Higher efficiency: On AdvBench, MiniGPT-4 per-prompt time dropped from 232.1s (GCG) to 101.24s (DGSIP), a ~2x speedup despite higher ASR.
Hyperparameters follow a "bell curve": \(K=256\) is optimal for candidates; exceeding this introduces noise. \(T_{stag}=8\) is the optimal threshold for switching.

Highlights & Insights¶

Turning "shallow alignment" into an actionable attack signal: Alignment only suppresses a few tokens; thus, the "predictive divergence" precisely locates the suppressed harmful directions. Replacing gradients with KL-style dissonance is both accurate and logit-only.
Smart positioning of image injection: It is not the primary attacker but an "escape mechanism" that uses VLM's OCR capabilities to loosen the model state when text search plateaus.
Transferability from signal nature: Dissonance tokens represent common divergences between aligned/unaligned models on the same backbone, making it effective on black-box commercial models.

Limitations & Future Work¶

Dependency on an unaligned guide model: An \(F_g\) must be fine-tuned on harmful data.
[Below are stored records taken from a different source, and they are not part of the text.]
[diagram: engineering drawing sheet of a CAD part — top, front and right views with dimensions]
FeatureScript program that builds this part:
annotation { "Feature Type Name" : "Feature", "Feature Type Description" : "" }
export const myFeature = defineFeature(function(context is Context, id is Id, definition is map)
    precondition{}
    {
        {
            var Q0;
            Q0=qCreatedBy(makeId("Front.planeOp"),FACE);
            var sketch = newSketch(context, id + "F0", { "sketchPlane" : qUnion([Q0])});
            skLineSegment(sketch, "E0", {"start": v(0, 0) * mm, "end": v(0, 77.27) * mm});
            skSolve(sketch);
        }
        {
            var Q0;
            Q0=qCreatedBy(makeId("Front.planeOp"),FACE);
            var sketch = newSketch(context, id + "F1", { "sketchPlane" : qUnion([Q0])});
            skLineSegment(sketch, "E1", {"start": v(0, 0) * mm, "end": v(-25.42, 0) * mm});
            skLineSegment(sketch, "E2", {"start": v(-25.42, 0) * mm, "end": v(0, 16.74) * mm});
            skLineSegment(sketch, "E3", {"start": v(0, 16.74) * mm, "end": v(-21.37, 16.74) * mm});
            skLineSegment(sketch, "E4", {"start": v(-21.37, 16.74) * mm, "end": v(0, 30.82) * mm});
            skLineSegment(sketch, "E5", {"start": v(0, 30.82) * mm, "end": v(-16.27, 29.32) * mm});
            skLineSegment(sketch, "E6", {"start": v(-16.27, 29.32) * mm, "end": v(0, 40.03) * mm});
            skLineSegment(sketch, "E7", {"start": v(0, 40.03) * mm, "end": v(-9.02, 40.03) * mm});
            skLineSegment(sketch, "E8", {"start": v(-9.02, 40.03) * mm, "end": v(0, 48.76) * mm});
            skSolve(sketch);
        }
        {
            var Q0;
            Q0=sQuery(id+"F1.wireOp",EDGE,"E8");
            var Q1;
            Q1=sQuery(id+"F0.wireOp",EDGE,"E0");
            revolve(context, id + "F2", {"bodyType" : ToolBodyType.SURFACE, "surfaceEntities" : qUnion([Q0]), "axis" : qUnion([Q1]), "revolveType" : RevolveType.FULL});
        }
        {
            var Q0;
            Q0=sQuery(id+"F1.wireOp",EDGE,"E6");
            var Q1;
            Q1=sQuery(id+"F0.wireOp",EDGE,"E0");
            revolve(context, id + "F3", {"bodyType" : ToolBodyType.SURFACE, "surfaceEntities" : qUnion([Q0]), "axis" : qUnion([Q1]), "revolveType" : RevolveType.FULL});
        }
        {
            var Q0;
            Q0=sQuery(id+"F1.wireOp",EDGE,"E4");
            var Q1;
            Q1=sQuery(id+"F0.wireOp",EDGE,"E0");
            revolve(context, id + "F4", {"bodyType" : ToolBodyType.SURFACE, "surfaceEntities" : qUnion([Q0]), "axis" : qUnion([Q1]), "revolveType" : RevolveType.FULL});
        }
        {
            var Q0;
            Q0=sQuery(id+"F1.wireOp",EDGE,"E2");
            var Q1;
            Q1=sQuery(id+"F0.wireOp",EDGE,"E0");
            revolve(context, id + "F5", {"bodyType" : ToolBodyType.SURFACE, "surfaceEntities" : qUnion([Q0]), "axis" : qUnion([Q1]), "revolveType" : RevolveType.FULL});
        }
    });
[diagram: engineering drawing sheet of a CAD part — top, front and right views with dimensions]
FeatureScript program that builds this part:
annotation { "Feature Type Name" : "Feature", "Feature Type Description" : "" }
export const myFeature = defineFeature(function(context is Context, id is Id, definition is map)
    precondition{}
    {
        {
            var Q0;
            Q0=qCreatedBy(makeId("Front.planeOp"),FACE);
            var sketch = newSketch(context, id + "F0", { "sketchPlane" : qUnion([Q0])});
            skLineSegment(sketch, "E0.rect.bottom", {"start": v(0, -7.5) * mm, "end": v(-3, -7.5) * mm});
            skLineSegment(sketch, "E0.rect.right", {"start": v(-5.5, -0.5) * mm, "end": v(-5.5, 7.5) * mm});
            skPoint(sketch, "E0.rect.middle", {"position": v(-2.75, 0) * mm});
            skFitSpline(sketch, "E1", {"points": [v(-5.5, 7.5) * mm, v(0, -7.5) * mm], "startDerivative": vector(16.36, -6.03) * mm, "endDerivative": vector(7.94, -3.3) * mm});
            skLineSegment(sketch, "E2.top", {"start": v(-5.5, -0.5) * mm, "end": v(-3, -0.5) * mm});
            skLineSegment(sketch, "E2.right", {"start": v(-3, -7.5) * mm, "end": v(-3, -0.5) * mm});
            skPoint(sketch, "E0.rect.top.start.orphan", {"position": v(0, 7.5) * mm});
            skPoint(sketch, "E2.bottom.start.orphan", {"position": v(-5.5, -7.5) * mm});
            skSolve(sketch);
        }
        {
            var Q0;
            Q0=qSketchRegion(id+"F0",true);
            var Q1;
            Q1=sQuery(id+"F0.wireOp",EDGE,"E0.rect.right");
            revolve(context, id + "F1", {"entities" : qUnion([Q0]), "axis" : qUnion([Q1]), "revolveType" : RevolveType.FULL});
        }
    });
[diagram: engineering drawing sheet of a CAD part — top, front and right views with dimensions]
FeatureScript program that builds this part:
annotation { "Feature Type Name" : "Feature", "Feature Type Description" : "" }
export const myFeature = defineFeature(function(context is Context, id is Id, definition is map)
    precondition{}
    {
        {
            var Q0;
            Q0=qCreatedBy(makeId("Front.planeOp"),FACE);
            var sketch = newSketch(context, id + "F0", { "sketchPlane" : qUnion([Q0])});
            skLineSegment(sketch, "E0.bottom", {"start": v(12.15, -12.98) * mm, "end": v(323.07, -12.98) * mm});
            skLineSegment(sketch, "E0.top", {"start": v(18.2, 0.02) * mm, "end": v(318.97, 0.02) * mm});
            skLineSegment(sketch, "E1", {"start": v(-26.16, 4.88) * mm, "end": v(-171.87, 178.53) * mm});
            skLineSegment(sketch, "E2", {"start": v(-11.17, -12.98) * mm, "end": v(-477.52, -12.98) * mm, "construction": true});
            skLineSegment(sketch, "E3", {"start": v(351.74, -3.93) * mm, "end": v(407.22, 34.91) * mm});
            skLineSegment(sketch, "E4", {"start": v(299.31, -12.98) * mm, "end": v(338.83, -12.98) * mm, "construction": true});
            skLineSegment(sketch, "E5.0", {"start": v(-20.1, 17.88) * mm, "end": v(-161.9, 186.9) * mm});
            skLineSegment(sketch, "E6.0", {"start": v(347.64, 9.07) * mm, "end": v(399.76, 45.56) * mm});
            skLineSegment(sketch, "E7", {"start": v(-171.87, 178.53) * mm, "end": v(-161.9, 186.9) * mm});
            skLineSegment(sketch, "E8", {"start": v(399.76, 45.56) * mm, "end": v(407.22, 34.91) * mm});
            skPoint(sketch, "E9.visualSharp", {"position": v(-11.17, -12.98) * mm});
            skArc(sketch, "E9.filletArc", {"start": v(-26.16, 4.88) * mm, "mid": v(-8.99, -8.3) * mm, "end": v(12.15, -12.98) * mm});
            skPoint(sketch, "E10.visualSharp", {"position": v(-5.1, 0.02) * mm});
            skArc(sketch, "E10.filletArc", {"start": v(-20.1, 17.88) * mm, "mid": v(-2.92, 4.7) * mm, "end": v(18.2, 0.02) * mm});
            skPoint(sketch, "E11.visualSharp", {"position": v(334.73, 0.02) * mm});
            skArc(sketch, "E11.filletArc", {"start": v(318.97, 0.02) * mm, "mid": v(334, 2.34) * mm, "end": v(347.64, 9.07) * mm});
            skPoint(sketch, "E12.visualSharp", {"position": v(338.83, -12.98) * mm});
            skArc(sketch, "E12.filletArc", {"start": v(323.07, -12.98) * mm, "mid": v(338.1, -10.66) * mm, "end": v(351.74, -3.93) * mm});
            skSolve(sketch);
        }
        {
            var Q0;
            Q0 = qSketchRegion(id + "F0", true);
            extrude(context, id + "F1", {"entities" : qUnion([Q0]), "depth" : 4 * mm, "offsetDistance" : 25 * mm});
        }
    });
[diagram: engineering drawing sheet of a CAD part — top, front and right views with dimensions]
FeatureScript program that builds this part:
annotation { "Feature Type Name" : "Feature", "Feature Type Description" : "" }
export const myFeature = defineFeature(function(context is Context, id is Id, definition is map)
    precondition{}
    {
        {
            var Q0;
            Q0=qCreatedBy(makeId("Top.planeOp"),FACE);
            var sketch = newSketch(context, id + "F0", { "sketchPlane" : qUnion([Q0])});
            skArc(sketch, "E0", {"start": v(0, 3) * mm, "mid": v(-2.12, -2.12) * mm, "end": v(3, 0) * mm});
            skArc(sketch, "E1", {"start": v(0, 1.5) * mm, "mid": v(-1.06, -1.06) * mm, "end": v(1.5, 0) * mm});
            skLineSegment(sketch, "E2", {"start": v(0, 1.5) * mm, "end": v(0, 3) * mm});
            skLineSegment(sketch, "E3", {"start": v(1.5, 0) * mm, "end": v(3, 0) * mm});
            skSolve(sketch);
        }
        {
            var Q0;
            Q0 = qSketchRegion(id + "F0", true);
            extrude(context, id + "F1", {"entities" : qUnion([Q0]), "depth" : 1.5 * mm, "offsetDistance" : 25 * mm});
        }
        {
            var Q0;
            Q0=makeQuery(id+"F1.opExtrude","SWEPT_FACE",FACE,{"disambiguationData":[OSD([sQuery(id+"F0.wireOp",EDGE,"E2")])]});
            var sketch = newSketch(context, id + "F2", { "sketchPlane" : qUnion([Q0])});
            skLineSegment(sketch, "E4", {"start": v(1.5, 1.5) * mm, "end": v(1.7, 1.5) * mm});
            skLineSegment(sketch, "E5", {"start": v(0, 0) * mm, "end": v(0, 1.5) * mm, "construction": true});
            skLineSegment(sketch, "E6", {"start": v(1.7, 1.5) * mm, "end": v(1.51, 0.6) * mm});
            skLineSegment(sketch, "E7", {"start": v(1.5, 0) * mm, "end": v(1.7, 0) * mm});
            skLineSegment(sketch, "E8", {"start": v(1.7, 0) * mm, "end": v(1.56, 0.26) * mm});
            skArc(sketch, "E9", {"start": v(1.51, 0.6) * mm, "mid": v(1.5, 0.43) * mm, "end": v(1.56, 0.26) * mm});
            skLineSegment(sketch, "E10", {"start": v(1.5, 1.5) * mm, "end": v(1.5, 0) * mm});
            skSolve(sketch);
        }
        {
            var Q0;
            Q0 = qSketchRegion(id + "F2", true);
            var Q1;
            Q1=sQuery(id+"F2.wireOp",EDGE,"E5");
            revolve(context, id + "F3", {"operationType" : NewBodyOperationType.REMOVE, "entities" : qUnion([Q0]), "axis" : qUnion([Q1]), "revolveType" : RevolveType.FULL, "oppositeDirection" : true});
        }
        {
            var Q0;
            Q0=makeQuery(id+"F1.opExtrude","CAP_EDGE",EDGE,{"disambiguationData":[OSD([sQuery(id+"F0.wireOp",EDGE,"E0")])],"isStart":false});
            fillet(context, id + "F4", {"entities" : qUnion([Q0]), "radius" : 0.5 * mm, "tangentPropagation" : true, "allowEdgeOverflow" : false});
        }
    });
Defensive auditors might use this to monitor long-tail tokens.
Black-box transfer remains lower than white-box (ASR 34%~52%), likely due to stronger commercial alignment and architectural differences.
Vocabulary mismatch handling is discussed in the appendix; robustness in cross-vocabulary scenarios requires further exploration.

vs GCG / UMK (White-box Gradient): These rely on inaccurate gradient approximations and stall easily; DGSIP is faster (~2x), stronger, and logit-only.
vs FigStep (Black-box Typography): FigStep renders entire intents into images, destroying scene semantics; DGSIP embeds short phrases into real images and uses it only as a fallback.
vs VAJM (Image Perturbation): PGD-based image perturbations transfer poorly; DGSIP uses Bayesian rendering optimization, which is more stable.

Rating¶

Novelty: ⭐⭐⭐⭐⭐ Using "predictive dissonance" as a jailbreak signal is a clean and theoretically intuitive new perspective.
Experimental Thoroughness: ⭐⭐⭐⭐⭐ Covers 3 benchmarks, 3 white-box + 3 black-box models, with extensive ablation and runtime analysis.
Writing Quality: ⭐⭐⭐⭐ Clear formalization, though Figure 2 is slightly dense.
Value: ⭐⭐⭐⭐ Reveals systematic weaknesses in VLM alignment with direct implications for defensive research.